Loyalty is a concept that seems way overrated in this post-postmodern age. One wife or girlfriend, one address, one job or even one country now seems so passĂ©. Beginning from football clubs – glamour-ridden Man U or Barca, or our homely Mohun Bagan or East Bengal or Mohamaddan Sporting – to political parties, loyalty has become subject to either huge amounts of money or even small amounts of power. Very often a deadly combination of both. Classic examples like West Bengal’s very own Mr. Mukherjee abound – a ping pong ball sees less movement to and fro different boundaries. Leaders without loyalty to the lead, and the members without loyalty to a symbol or another old-fashioned idea called ideology – and this is something you get to see everywhere in this little world of ours. These personal, and often smaller group/party-oriented spaces now successfully challenge the greater concepts that we had learnt during our period of childhood. For instance one can think of the now obsolete idea of nation. People scoff when someone says that whether something will be good for India! Or the obsolete idea called tomorrow. Who cares what will happen tomorrow! The West and capitalism have successfully given us the Sidney Sheldon mantra – if tomorrow comes. In this age of accidents (something people now accept as routine and the gravity of something is measured by the number of lives lost) and terrorism (sponsored by some state or the other) and political play (again another parenthesis saying that no play is considered foul anymore – just as in sports we have been taught now that sportsman’s spirit or fairplay are for pansies) all we seem to bother about is the next pay-cheque.

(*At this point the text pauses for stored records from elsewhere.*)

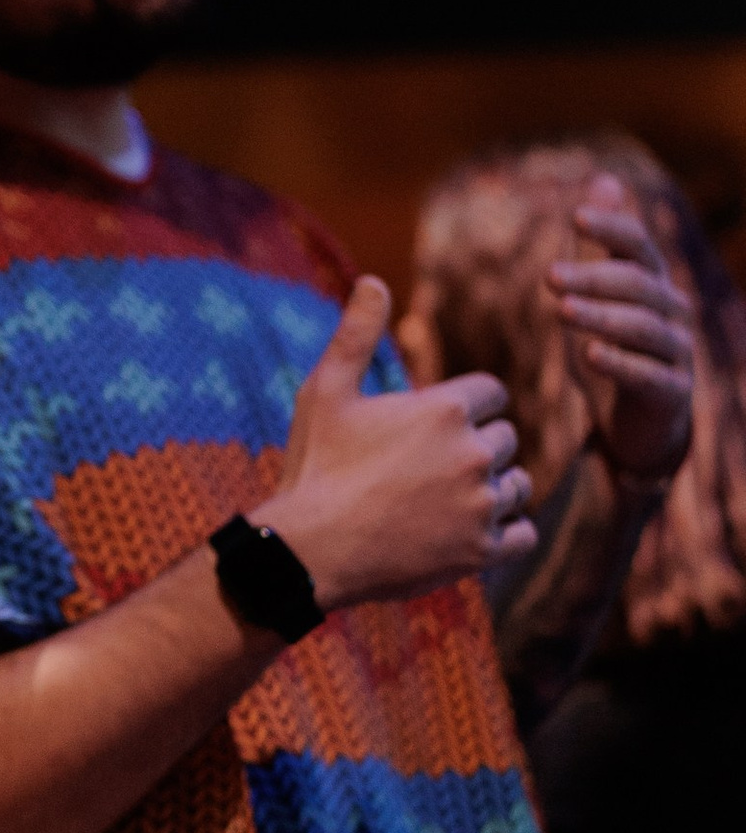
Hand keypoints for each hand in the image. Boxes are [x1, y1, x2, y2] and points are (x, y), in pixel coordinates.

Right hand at [255, 275, 536, 609]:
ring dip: (493, 490)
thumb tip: (374, 280)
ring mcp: (481, 505)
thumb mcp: (326, 391)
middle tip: (428, 469)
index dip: (464, 407)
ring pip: (518, 486)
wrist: (308, 551)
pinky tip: (471, 531)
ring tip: (447, 501)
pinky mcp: (482, 551)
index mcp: (446, 408)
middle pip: (504, 439)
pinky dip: (506, 534)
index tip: (433, 426)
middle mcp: (474, 453)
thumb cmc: (314, 467)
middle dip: (475, 448)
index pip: (491, 394)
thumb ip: (357, 334)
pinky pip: (524, 535)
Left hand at [547, 171, 693, 483]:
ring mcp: (676, 353)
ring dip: (601, 317)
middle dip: (593, 277)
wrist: (639, 422)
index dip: (612, 227)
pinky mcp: (671, 393)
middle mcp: (671, 313)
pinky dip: (620, 364)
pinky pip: (648, 375)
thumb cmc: (617, 348)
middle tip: (549, 276)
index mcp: (653, 284)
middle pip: (637, 285)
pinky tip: (589, 356)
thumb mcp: (601, 293)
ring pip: (642, 329)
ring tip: (562, 312)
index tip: (575, 216)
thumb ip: (598, 244)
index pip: (638, 245)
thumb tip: (604, 179)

The other impact factor now is the absence of any impact. We know that the same company sponsors Mohun Bagan and East Bengal, but do we care. We need the binaries and combinations to keep us occupied with non-existent rivalries, rivalries which are there only in our minds. The players – including politicians – care only for bank or vote accounts. And we keep thinking in terms of anger against terrorism which often occurs conveniently to remove our minds from the fact that the country is being sold by those who are pretending to protect it. Very soon we will see a great South America like class division here in India too – no middle class to keep balance. The Rich will worry about their money, the poor will worry about the basics. Who will have any time to care about the country?